Les personnages qui façonnent l’imaginaire collectif à partir de la production cinématographique manquent de diversité démontre l’étude « Cinégalité ». Les hommes blancs restent en haut de l’affiche.
Ce sont principalement des hommes et plutôt des hommes blancs hétéros de tous âges qui se donnent à voir sur le grand écran. Il suffit d’aller dans les salles obscures pour le constater. Mais à quel point ? A l’occasion de ses assises annuelles, le Collectif 50/50 a présenté les premiers résultats d’une vaste étude sur la diversité à l’écran.
« Cinégalité » étudie les Inégalités de représentation dans le cinéma français comme le fait le CSA avec son baromètre de la diversité à la télévision depuis 2018.
« Le cinéma n’a pas vocation à refléter parfaitement le réel. Cependant il participe à la réalisation d’imaginaire du monde social et produit des récits qui risquent parfois d’enfermer des groupes sociaux dans des assignations ou peut au contraire ouvrir sur des rôles possibles » prévient Maxime Cervulle, professeur en sciences de l’information et de la communication à l’université Paris-VIII qui a réalisé l’étude avec Sarah Lécossais, maîtresse de conférences en sciences de l’information et de la communication à l’université Sorbonne Paris-Nord.
Qui peuple le cinéma français ? Qui est relégué à la marge ? Comment sont présentés tel ou tel type de population ? Les chercheurs ont analysé le cinéma à partie d’un corpus des 100 films les plus financés et des 100 films ayant fait le plus d’entrées. Ils ont retenu 115 films et ont indexé 1591 personnages.
L’étude compare la place des certaines catégories de population au cinéma et leur place dans la vraie vie avec les chiffres de l’Institut national de la statistique et des études économiques (Insee).
Ainsi, si les femmes représentent 52 % de la population française, on n’en compte plus que 40 % dans les films étudiés… Et 38 % lorsqu’il s’agit du personnage principal. Si le cinéma français compte presque autant de personnages féminins sur la tranche 20 / 34 ans, en revanche les personnages masculins sont beaucoup plus nombreux chez les moins de 15 ans (83 % des personnages principaux). Et chez les 50/64 ans, on entre dans ce que l’association Actrices et acteurs de France associés (AFAA) a appelé le « tunnel de la comédienne de 50 ans ». Seulement 1,2 % des personnages principaux de cette tranche d’âge sont des femmes, alors qu’elles représentent 21,6 % de la population française. Autre donnée : une femme personnage principal sur deux apparaît dénudée dans le film contre 38 % des hommes.

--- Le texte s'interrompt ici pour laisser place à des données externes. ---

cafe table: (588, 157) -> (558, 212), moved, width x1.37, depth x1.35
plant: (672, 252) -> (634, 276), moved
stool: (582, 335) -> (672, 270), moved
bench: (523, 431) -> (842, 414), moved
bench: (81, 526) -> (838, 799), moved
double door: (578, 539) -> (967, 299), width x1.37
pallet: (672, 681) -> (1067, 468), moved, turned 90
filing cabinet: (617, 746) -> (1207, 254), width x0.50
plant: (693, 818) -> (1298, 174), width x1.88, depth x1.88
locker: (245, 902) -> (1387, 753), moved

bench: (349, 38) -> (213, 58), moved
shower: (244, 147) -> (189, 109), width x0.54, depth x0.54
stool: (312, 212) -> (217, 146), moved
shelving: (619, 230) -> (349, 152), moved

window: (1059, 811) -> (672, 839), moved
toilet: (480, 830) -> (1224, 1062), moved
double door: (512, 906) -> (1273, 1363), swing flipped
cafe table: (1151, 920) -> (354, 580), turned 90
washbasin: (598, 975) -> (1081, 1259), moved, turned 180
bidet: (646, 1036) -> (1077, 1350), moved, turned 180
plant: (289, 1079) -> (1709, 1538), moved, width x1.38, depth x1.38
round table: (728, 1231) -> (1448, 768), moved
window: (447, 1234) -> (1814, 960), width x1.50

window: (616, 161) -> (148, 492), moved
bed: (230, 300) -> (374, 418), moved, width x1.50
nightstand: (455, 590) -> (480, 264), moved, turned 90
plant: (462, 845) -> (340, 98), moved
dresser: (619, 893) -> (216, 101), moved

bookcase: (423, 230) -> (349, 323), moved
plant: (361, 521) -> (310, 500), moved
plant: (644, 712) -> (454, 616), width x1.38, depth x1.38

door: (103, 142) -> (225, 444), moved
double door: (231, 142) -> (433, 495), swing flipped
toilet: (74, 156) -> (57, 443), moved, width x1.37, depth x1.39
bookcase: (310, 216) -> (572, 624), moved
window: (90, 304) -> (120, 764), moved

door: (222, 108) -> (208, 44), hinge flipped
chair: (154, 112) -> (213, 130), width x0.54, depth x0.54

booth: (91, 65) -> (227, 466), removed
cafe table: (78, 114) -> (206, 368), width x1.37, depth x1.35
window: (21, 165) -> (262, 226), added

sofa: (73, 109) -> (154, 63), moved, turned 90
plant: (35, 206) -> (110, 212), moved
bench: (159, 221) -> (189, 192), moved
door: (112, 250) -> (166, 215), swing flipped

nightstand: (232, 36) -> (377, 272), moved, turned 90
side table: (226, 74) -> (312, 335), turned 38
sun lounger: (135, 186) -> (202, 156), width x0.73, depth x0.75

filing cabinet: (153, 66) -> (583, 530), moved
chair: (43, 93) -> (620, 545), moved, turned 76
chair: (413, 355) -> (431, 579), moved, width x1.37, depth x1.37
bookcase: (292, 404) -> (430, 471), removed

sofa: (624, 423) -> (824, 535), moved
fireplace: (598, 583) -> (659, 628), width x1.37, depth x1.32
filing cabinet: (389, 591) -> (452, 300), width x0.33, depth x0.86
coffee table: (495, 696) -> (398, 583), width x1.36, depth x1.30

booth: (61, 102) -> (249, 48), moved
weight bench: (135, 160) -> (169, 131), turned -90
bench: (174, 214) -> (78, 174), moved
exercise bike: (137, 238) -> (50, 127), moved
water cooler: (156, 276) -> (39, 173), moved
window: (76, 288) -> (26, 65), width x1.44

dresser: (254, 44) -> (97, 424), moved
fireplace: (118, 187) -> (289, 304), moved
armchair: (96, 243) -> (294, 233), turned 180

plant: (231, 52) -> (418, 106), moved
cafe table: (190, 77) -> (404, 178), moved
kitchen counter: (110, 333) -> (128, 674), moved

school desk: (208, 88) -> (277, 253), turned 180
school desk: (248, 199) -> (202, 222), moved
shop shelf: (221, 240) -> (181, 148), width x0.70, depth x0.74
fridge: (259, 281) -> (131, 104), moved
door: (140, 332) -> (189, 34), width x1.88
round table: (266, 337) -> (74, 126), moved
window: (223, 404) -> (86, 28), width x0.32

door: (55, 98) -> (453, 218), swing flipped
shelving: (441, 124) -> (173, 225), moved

Concernant le critère « d’origine perçue », 81 % des personnages principaux sont perçus comme étant des Blancs. Pour les personnages principaux, si l’on trouve quelques femmes perçues comme non blanches chez les jeunes, elles sont quasiment inexistantes quand elles sont âgées.
Les personnages perçus comme non blancs sont aussi sur-représentés parmi ceux qui s’engagent dans des activités illégales ou marginales, 40 % ont un accent étranger et 31 % parlent une langue étrangère.
Dans les films français, 11 % des personnages « racisés » commettent des crimes, contre 4 % des personnages perçus comme blancs. Et parmi les personnages perçus comme musulmans, 28 % sont montrés dans des actes de délinquance ou de criminalité.
Le décalage entre l’imaginaire construit par le cinéma et la réalité se retrouve dans le statut socioprofessionnel des personnages principaux : les cadres représentent 51 % des personnages sur grand écran alors qu’ils ne comptent que pour 18 % de la population active en France. Les ouvriers, en revanche représentent 21 % des actifs mais seulement 4 % des personnages de cinéma et sont plutôt mis en scène dans des comédies… « On rit davantage des classes moyennes, les classes supérieures se retrouvent dans les drames » constate Maxime Cervulle.
L’argent public va aux hommes
L’étude fait enfin un focus sur les 15 films les plus financés : tous ont été réalisés par un ou des hommes. Dans deux d’entre eux, une femme a écrit en duo avec un homme et quatre femmes se sont glissées sur l’un des 45 postes de création. Focus sur les 7 films les plus financés : tous sont entièrement réalisés écrits et produits par des hommes. Pour les 15 plus financés, 80 % des personnages principaux sont des hommes.
Le collectif 50/50 qui veut engager le cinéma sur la voie de l’éga-conditionnalité des financements suit de près l’initiative adoptée en 2018 par le Centre National de Cinématographie : un bonus de 15% pour les films dont les équipes sont paritaires. Une initiative qui semble porter ses fruits mais il en faudra encore d’autres pour résorber les écarts.